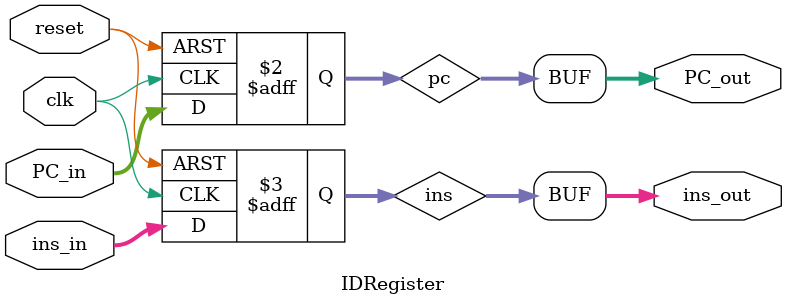
<source format=v>
`timescale 1ns / 1ps
module IDRegister(
  input [31:0] PC_in,
  input [31:0] ins_in,
  input clk,
  input reset,
  output [31:0] PC_out, 
  output [31:0] ins_out 
);
	reg [31:0] pc,ins;
  always @(posedge reset or posedge clk)
  begin
    if(reset)
      begin
        ins <= 32'b0;
        pc <= 32'b0;
      end
    else
      begin
        pc <= PC_in;
        ins <= ins_in;
      end
  end
  assign PC_out = pc;
  assign ins_out = ins;
endmodule 
</source>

^^^^^^^^^^^^^^^^

Starting from the first line of the listing above, write out every line exactly through the one containing "pc <= PC_in;", and drop the pictures.

<source format=v>
`timescale 1ns / 1ps
module IDRegister(
  input [31:0] PC_in,
  input [31:0] ins_in,
  input clk,
  input reset,
  output [31:0] PC_out, 
  output [31:0] ins_out 
);
	reg [31:0] pc,ins;
  always @(posedge reset or posedge clk)
  begin
    if(reset)
      begin
        ins <= 32'b0;
        pc <= 32'b0;
      end
    else
      begin
        pc <= PC_in;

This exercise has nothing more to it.